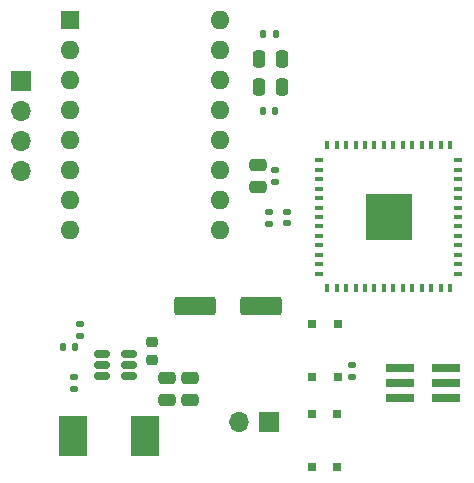
<source format=gbr>
%TF.GenerationSoftware,KiCad,Pcbnew,7.0.6*%
%TF.CreationDate,2023-09-28T21:06:28-04:00*%
%TF.ProjectId,Welder_Knob,57656c64-6572-45f4-9b6e-6f622e6b6963,rev?*%
%TF.SameCoordinates,Original*%
%TF.FileFunction,Soldermask,Top*%
%TF.FilePolarity,Negative*%
%FSLAX46Y46*%
G04 Gerber Fmt 4.6, Leading zero omitted, Abs format (unit mm)*
G04 Created by KiCad (PCBNEW 7.0.6) date 2023-09-28 21:06:28*
%MOMM*%
%LPD*%
G01*
G04 APERTURE LIST*
G04 Aperture macros list*
%AMRoundRect*
0 Rectangle with rounded corners*
0 $1 Rounding radius*
0 $2 $3 $4 $5 $6 $7 $8 $9 X,Y pos of 4 corners*
0 Add a 4 corners polygon primitive as box body*
4,1,4,$2,$3,$4,$5,$6,$7,$8,$9,$2,$3,0*
0 Add four circle primitives for the rounded corners*
1,1,$1+$1,$2,$3*
1,1,$1+$1,$4,$5*
1,1,$1+$1,$6,$7*
1,1,$1+$1,$8,$9*
0 Add four rect primitives between the rounded corners*
20,1,$1+$1,$2,$3,$4,$5,0*
20,1,$1+$1,$4,$5,$6,$7,0*
20,1,$1+$1,$6,$7,$8,$9,0*
20,1,$1+$1,$8,$9,$2,$3,0*%
G04 Aperture macros list end*
%ADD10R,2.400000X0.740000*%
%ADD11R,1.600000X1.600000*%
%ADD12O,1.600000X1.600000*%
%ADD13RoundRect,0.250000X0.475000X-0.250000X0.475000X0.250000X-0.475000X0.250000X-0.475000X-0.250000X0*%
%ADD14R,0.750000X0.700000*%
%ADD15RoundRect,0.135000X0.135000X0.185000X-0.135000X0.185000X-0.135000X-0.185000X0.135000X-0.185000X0*%
%ADD16RoundRect,0.140000X0.170000X-0.140000X0.170000X0.140000X-0.170000X0.140000X-0.170000X-0.140000X0*%
%ADD17RoundRect,0.250000X-0.250000X-0.475000X0.250000X-0.475000X0.250000X0.475000X-0.250000X0.475000X0*%
%ADD18RoundRect,0.140000X-0.170000X0.140000X-0.170000X-0.140000X0.170000X-0.140000X0.170000X0.140000X0*%
%ADD19R,0.800000X0.400000*%
%ADD20R,0.400000X0.800000*%
%ADD21R,4.000000X4.000000*%
%ADD22RoundRect,0.225000X-0.250000X0.225000X-0.250000X-0.225000X0.250000X-0.225000X0.250000X0.225000X0*%
%ADD23RoundRect,0.135000X-0.135000X-0.185000X0.135000X-0.185000X0.135000X0.185000X-0.135000X0.185000X0*%
%ADD24RoundRect,0.135000X-0.185000X0.135000X-0.185000X-0.135000X0.185000X-0.135000X0.185000X0.135000X0*%
%ADD25R,1.700000X1.700000*%
%ADD26O,1.700000X1.700000*%
%ADD27R,2.350000X3.500000*%
%ADD28RoundRect,0.250000X1.500000X0.550000X-1.500000X0.550000X-1.500000X-0.550000X1.500000X-0.550000X0*%
%ADD29RoundRect,0.150000X0.512500X0.150000X-0.512500X0.150000X-0.512500X-0.150000X0.512500X-0.150000X0*%
%ADD30RoundRect,0.135000X0.185000X-0.135000X0.185000X0.135000X-0.185000X0.135000X-0.185000X-0.135000X0*%
G04 APERTURE END LIST*
D10*
%TO.C,J8*%
X158450000Y-94270000D03*
X154550000Y-94270000D03*
X158450000Y-93000000D03*
X154550000Y-93000000D03*
X158450000Y-91730000D03*
X154550000Y-91730000D03*
%TD*%
D11*
%TO.C,A7*%
X126660000Y-62300000D03*
D12*
X126660000Y-64840000D03*
X126660000Y-67380000D03*
X126660000Y-69920000D03*
X126660000Y-72460000D03*
X126660000Y-75000000D03*
X126660000Y-77540000D03*
X126660000Y-80080000D03*
X139360000Y-80080000D03*
X139360000Y-77540000D03*
X139360000Y-75000000D03*
X139360000Y-72460000D03*
X139360000Y-69920000D03*
X139360000Y-67380000D03*
X139360000Y-64840000D03*
X139360000Y-62300000D03*
%TD*%
D13*
%TO.C,C11*%
X142500000Y-76430000D03*
X142500000Y-74530000D03*
%TD*%
%TO.C,C10*%
X136750000Y-94450000D03*
X136750000Y-92550000D03*
%TD*%
%TO.C,C9*%
X134800000Y-94450000D03*
X134800000Y-92550000D03*
%TD*%
D14*
%TO.C,SW7*%
X147125000Y-92500000D03*
X147125000Y-88000000D03*
X149275000Y-92500000D03*
X149275000Y-88000000D03*
%TD*%
D15*
%TO.C,R11*%
X144010000Y-70000000D03*
X142990000Y-70000000D03*
%TD*%
D16*
%TO.C,C13*%
X145000000Y-79450000D03*
X145000000Y-78490000D03*
%TD*%
D17*
%TO.C,D7*%
X142650000Y-65540000D03*
X144550000Y-65540000D03*
%TD*%
D16*
%TO.C,C12*%
X143940000Y-75960000D03*
X143940000Y-75000000D03*
%TD*%
D18*
%TO.C,C14*%
X150500000Y-91520000D03*
X150500000Y-92480000D03*
%TD*%
D19*
%TO.C,IC7*%
X147700000Y-74150000D03*
X147700000Y-74950000D03*
X147700000Y-75750000D03*
X147700000Y-76550000D03*
X147700000Y-77350000D03*
X147700000Y-78150000D03*
X147700000Y-78950000D03*
X147700000Y-79750000D03*
X147700000Y-80550000D03*
X147700000Y-81350000D03*
X147700000Y-82150000D03*
X147700000Y-82950000D03*
X147700000Y-83750000D03*
D20*
X148400000Y-85000000D03*
X149200000Y-85000000D03*
X150000000Y-85000000D03*
X150800000Y-85000000D03*
X151600000Y-85000000D03*
X152400000Y-85000000D03*
X153200000Y-85000000D03*
X154000000Y-85000000D03*
X154800000Y-85000000D03*
X155600000Y-85000000D03*
X156400000Y-85000000D03*
X157200000Y-85000000D03*
X158000000Y-85000000D03*
X158800000Y-85000000D03*
D19*
X159500000Y-83750000D03*
X159500000Y-82950000D03*
X159500000Y-82150000D03*
X159500000Y-81350000D03*
X159500000Y-80550000D03*
X159500000Y-79750000D03*
X159500000Y-78950000D03*
X159500000Y-78150000D03*
X159500000Y-77350000D03*
X159500000Y-76550000D03*
X159500000Y-75750000D03*
X159500000Y-74950000D03*
X159500000Y-74150000D03*
D20*
X158800000Y-72900000D03*
X158000000Y-72900000D03*
X157200000Y-72900000D03*
X156400000Y-72900000D03*
X155600000Y-72900000D03*
X154800000Y-72900000D03*
X154000000Y-72900000D03*
X153200000Y-72900000D03*
X152400000Y-72900000D03*
X151600000Y-72900000D03*
X150800000Y-72900000D03*
X150000000Y-72900000D03*
X149200000Y-72900000D03*
X148400000Y-72900000D03*
D21*
X153600000Y-78950000D03*
%TD*%
D22*
%TO.C,C7*%
X133600000Y-89525000D03*
X133600000Y-91075000D03*
%TD*%
D23*
%TO.C,R7*%
X125990000Y-90000000D03*
X127010000Y-90000000D03*
%TD*%
D24*
%TO.C,R10*%
X143500000Y-78490000D03*
X143500000Y-79510000D03*
%TD*%
D25*
%TO.C,J9*%
X122500000Y-67460000D03*
D26*
X122500000Y-70000000D03*
X122500000Y-72540000D03*
X122500000Y-75080000D03*
%TD*%
D18*
%TO.C,C8*%
X127000000Y-92520000D03*
X127000000Y-93480000D03*
%TD*%
D17*
%TO.C,D8*%
X142650000Y-67950000D03*
X144550000Y-67950000D03*
%TD*%
D27*
%TO.C,L7*%
X126887500Y-97500000D03*
X132937500Y-97500000D03*
%TD*%
D28*
%TO.C,C16*%
X142800000Y-86500000D03*
X137200000Y-86500000D03*
%TD*%
D25*
%TO.C,J7*%
X143490000Y-96325000D03*
D26*
X140950000Y-96325000D03*
%TD*%
D29*
%TO.C,U7*%
X131637500Y-92450000D03*
X131637500Y-91500000D03*
X131637500Y-90550000D03*
X129362500Y-90550000D03*
X129362500Y-91500000D03*
X129362500Y-92450000D03*
%TD*%
D14*
%TO.C,SW8*%
X147075000Y-100150000D03*
X147075000Y-95650000D03*
X149225000Y-100150000D03*
X149225000Y-95650000D03*
%TD*%
D30*
%TO.C,R8*%
X127500000Y-89010000D03*
X127500000Y-87990000D03*
%TD*%
D23*
%TO.C,R9*%
X143000000Y-63500000D03*
X144020000Y-63500000D03*
%TD*%
M02*

</source>
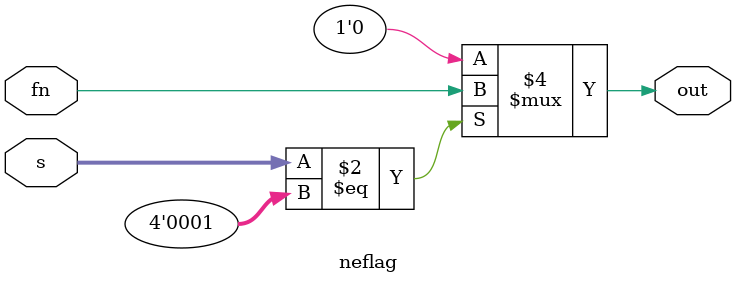
<source format=sv>
module neflag(input logic [3 : 0] s,input logic fn, output logic out);
  
  always @ (*) begin
      if (s == 4'b0001) begin 
			out = fn;
			end 
		else begin
			out = 0;
			end
    end

endmodule
</source>
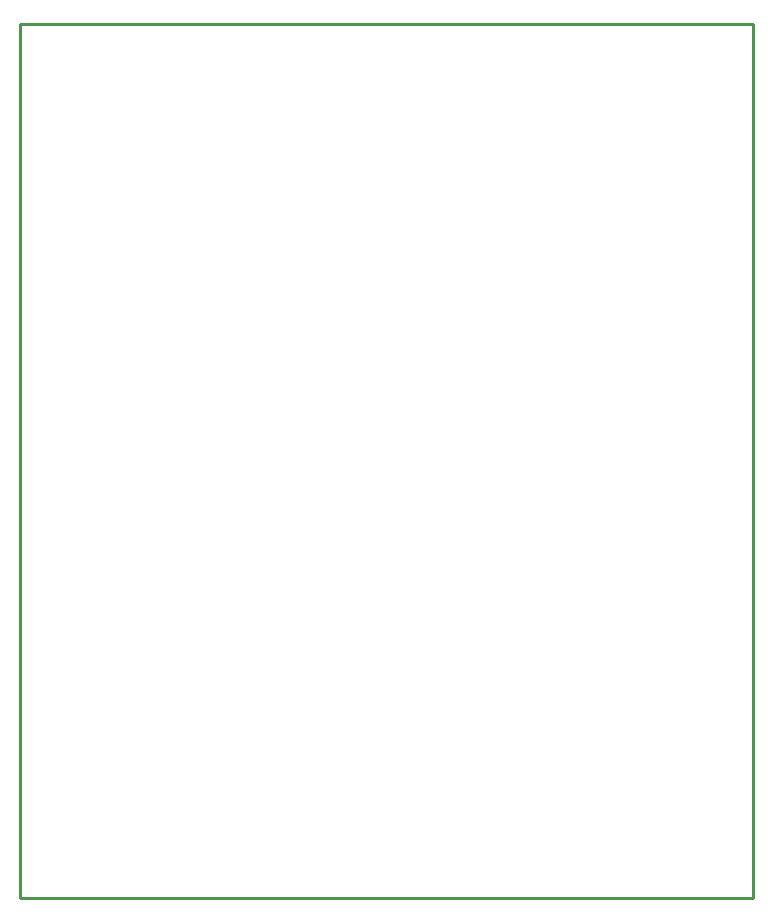
<source format=gm1>
G04 Layer_Color=16711935*
%FSLAX44Y44*%
%MOMM*%
G71*
G01*
G75*
%ADD10C,0.2540*%
D10*
X779000Y440000D02*
Y1180000D01*
X1400000D01*
X779000Y440000D02*
X1400000D01*
Y1180000D01*
M02*

</source>
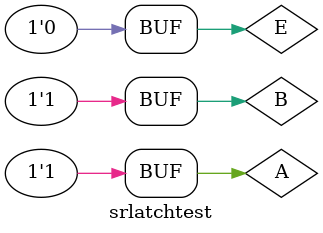
<source format=sv>
module srlatchtest;
  reg A; reg B; reg E; wire C;
  srlatch SR(.S(A), .R(B), .En(E), .Q(C));
  
  initial
    begin
      $dumpfile("srlatch.vcd");
      $dumpvars(0, srlatchtest);
      $monitor($time, "A=%b, B=%b, E=%b,C=%b", A,B,E,C);
      #5 A=1'b0; B=1'b1; E=1'b1;
      #5 A=1'b1; B=1'b1; E=1'b1;
      #5 A=1'b1; B=1'b0; E=1'b1;            
      #5 A=1'b1; B=1'b1; E=1'b0;
    end
endmodule

</source>
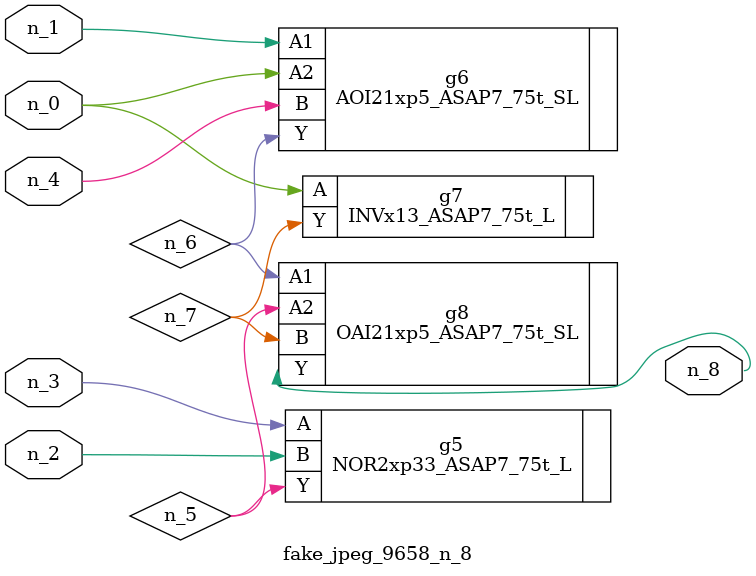
<source format=v>
module fake_jpeg_9658_n_8 (n_3, n_2, n_1, n_0, n_4, n_8);

input n_3;
input n_2;
input n_1;
input n_0;
input n_4;

output n_8;

wire n_6;
wire n_5;
wire n_7;

NOR2xp33_ASAP7_75t_L g5 ( 
.A(n_3),
.B(n_2),
.Y(n_5)
);

AOI21xp5_ASAP7_75t_SL g6 ( 
.A1(n_1),
.A2(n_0),
.B(n_4),
.Y(n_6)
);

INVx13_ASAP7_75t_L g7 ( 
.A(n_0),
.Y(n_7)
);

OAI21xp5_ASAP7_75t_SL g8 ( 
.A1(n_6),
.A2(n_5),
.B(n_7),
.Y(n_8)
);


endmodule
</source>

■ ■ ■ ■ ■

◆ Task objective:
Pull out all lines containing the word "four" from the entries above.

◆ Completed task:
0 Add four circle primitives for the rounded corners*
0 Add four rect primitives between the rounded corners*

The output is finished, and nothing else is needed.